Indeks Dolar AS Tampak Konsolidatif Di Atas 97,00
Indeks Dolar AS (DXY), yang mengukur Greenback vs pesaing utamanya, bertahan pada kenaikan harian di atas angka 97,00.
Indeks Dolar AS melihat ke perdagangan dan data
Indeks menemukan beberapa pegangan pada memudarnya optimisme hasil positif dari pembicaraan perdagangan AS-China yang sedang berlangsung, yang membantu untuk menjaga bisnis di atas angka kritis 97,00 sejauh ini.
Imbal hasil treasury 10-tahun AS turun tajam ke posisi terendah di wilayah 2,65% setelah angka mengecewakan dari Penjualan Ritel selama Desember dan sekarang tampak akan stabil di sekitar area itu.

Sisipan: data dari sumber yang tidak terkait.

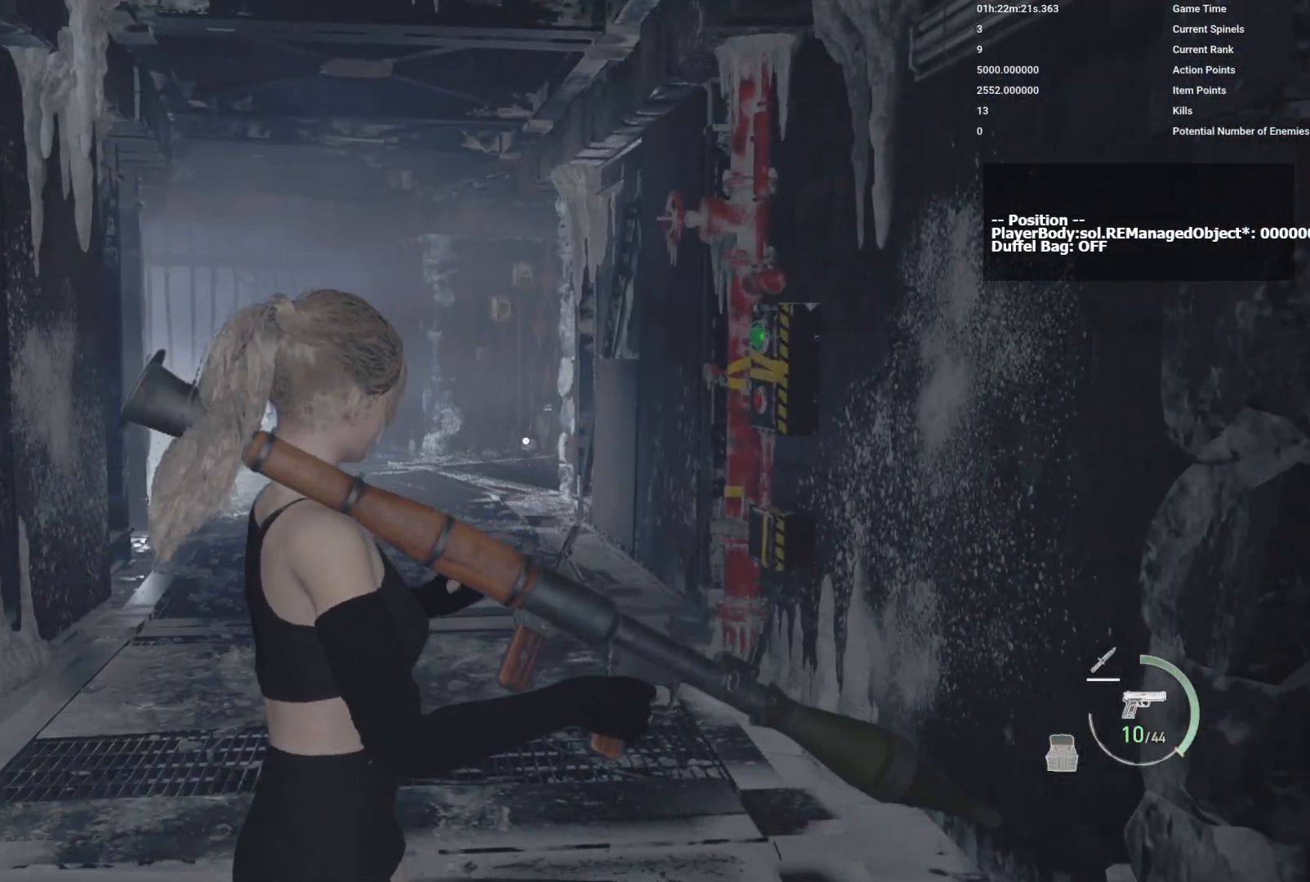
{"keys": [], "mouse": [], "events": []}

Di bidang data, Produksi Industri, Pemanfaatan Kapasitas, indeks manufaktur Empire State, dan ukuran Sentimen Konsumen lanjutan semuanya akan dirilis nanti di sesi NA.
Apa yang harus diperhatikan di sekitar USD
Berita dan desas-desus yang bergantian tentang pembicaraan perdagangan AS-China tetap siap untuk menambah volatilitas baik Greenback dan aset berisiko dalam waktu dekat. Laporan Penjualan Ritel yang buruk baru-baru ini telah mendorong investor untuk tetap waspada pada data yang akan datang, karena mereka terus menilai kemungkinan perlambatan ekonomi AS dalam beberapa bulan mendatang. Pada gambaran yang lebih luas, perlambatan ekonomi luar negeri dalam kombinasi dengan sikap 'lebih lunak' di bank sentral G10 membuat kemerosotan sesekali dalam Dolar agak dangkal. Pandangan ini diperkuat oleh meningkatnya skeptisisme atas penghentian potensial dalam siklus pengetatan The Fed tahun ini.

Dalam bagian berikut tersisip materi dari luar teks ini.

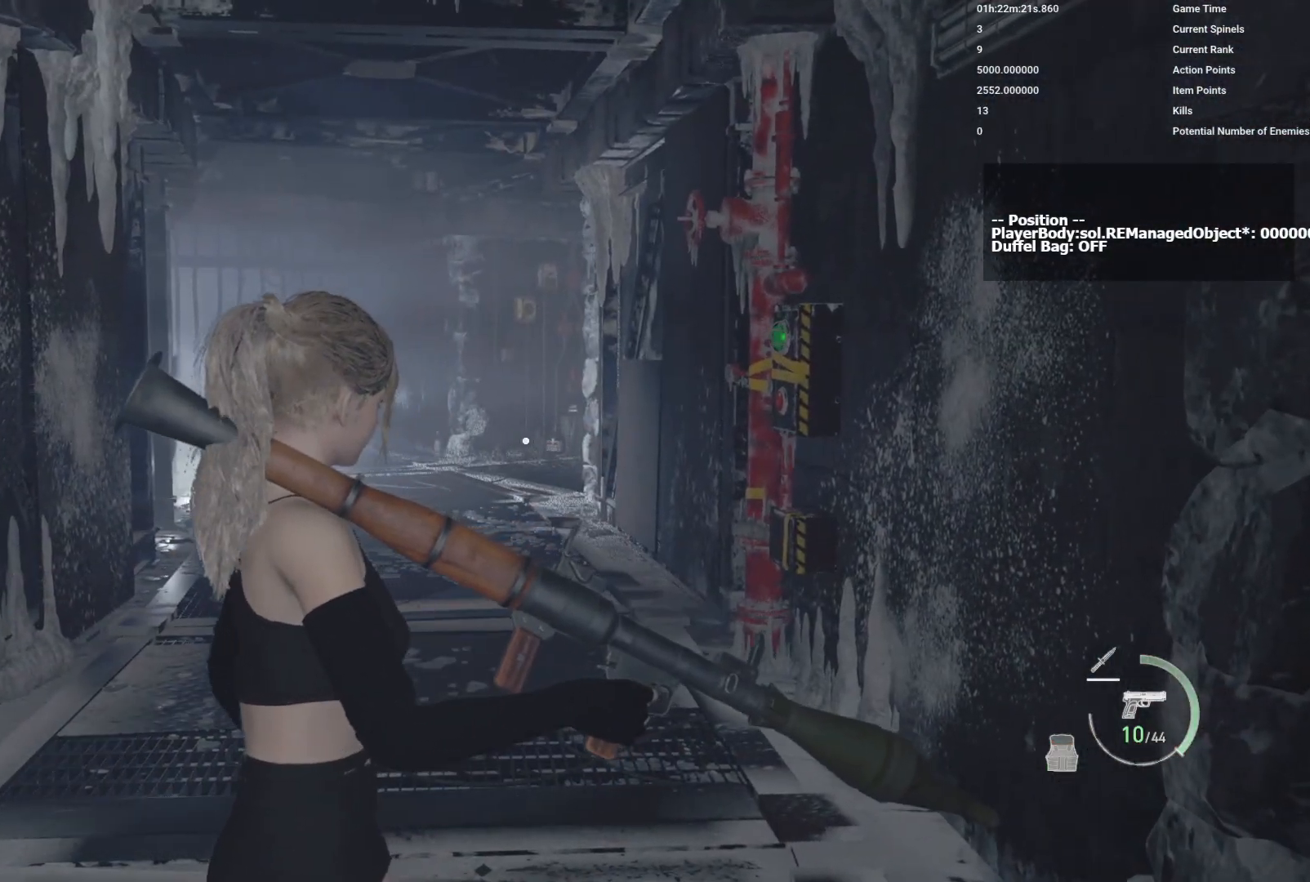
{"keys": [], "mouse": [], "events": []}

Level relevan Indeks Dolar AS
Saat ini, pasangan tersebut naik 0,04% ke 97,06 menghadapi rintangan berikutnya di 97,26 (tertinggi 13 Feb 2019) diikuti oleh 97,71 (tertinggi 14 Desember 2018) dan kemudian 97,87 (tertinggi bulanan 20 Juni 2017). Di sisi lain, terobosan di bawah 96,79 (Fibo 23,6% dari pergerakan naik September-Desember) akan membuka pintu ke 96,65 (SMA 10 hari) dan akhirnya 96,42 (SMA 55 hari).